The science is settled: our climate is rapidly warming and humans are (largely) responsible. Fossil fuels have brought unprecedented levels of wealth and prosperity, but they are also pushing our climate out of balance. If we don’t bring down our greenhouse gas emissions, we risk reaching dangerous levels of warming within a few decades.
Even though there is no longer any scientific debate about the reality of man-made global warming, the debate about the right remedies continues unabated. What are the best policies and strategies to bring down emissions and avert climate disaster? How should we reconcile climate action with economic development and the fight against poverty? Some believe that economic growth is still the way forward, others believe the time has come for de-growth. But what about developing countries and their growing energy needs? And how do we find the right balance between climate adaptation (preparing for a warmer world) and climate mitigation (slashing emissions)? Do we already have all the solutions for bringing emissions down to zero, or do we need more technological innovation? And how bad, exactly, is each degree of warming going to be?
Challenge of the century
Climate change promises to be the defining challenge of the century. Young people, in particular, have an important stake in this debate, because the future is theirs. What do you think is the way forward? You are invited to join our debate on 11 May 2021, organized by Ghent University, together with our panel of international experts:
- Opha Pauline Dube (Professor of Environmental Science at Botswana University, lead author and contributing of several IPCC reports (Working Group II)

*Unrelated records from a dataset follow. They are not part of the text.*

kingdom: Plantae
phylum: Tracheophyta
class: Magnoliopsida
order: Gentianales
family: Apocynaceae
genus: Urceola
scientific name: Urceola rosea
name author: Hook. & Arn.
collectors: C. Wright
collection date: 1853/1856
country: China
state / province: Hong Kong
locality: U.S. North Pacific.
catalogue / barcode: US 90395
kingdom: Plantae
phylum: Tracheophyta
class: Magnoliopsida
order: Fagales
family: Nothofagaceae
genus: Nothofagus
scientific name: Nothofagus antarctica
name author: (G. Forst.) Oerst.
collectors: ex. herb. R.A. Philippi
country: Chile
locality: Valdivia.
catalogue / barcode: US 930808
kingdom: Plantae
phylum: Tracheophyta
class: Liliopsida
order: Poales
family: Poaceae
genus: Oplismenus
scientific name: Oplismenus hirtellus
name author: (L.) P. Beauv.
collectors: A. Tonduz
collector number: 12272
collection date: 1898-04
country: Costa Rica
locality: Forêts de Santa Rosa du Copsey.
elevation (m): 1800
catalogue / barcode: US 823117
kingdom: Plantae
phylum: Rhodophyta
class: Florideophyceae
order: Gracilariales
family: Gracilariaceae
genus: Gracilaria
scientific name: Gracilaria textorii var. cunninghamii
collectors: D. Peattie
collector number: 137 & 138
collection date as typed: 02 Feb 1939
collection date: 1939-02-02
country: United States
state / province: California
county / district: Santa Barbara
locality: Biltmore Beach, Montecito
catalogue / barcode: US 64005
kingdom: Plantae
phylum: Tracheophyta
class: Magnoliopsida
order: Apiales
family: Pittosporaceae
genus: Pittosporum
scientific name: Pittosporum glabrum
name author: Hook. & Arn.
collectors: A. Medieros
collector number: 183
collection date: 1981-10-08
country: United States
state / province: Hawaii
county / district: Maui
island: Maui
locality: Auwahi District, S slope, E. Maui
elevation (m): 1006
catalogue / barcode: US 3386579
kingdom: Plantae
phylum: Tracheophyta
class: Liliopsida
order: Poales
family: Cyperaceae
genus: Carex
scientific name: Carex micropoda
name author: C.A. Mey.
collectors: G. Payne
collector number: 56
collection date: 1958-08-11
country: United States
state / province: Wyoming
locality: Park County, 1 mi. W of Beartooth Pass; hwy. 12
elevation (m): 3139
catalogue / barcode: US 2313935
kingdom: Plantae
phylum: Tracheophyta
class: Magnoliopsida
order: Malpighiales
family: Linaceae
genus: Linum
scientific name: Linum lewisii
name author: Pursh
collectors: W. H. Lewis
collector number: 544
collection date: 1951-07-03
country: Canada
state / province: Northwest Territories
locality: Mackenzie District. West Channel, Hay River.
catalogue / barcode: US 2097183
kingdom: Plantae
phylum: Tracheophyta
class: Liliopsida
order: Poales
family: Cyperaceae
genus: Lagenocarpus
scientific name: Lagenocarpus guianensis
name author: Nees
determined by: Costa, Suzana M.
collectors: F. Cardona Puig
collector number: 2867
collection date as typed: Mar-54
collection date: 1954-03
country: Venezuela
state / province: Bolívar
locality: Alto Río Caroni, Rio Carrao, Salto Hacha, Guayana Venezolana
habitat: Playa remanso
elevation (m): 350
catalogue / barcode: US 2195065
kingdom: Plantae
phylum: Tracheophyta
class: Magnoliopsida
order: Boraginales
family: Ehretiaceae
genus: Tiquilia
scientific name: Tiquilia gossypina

- Ted Nordhaus (American environmental policy expert, director of The Breakthrough Institute, Time Magazine’s Hero of the Environment)
- Mark Lynas (British environmental activist, journalist and author of Six Degrees: Our Future on a Hotter Planet (2020)).
- Jean-Pascal van Ypersele (Professor of Climate and Environmental Sciences at University of Louvain, former vice-president of IPCC)
The discussion will be moderated by science journalist Desiree Hoving. We value your participation, so you will be given the opportunity to take part in votes and ask questions to our panel. Don’t miss this unique event!
This public debate is an initiative of Maarten Boudry, current holder of the Etienne Vermeersch Chair at Ghent University, which was recently established in honor of the Flemish philosopher and freethinker Etienne Vermeersch (1934 – 2019). With his book De ogen van de panda (The Panda’s Eyes), Vermeersch made an indelible mark on the environmentalist movement in Flanders, analyzing the conflict between modern industrial societies and the environment.
The debate ‘Climate change is real. Now what should we do about it?’ is live-streamed from Vooruit in Ghent on Tuesday 11 May, 2021 (19:00-21:00). Access is free.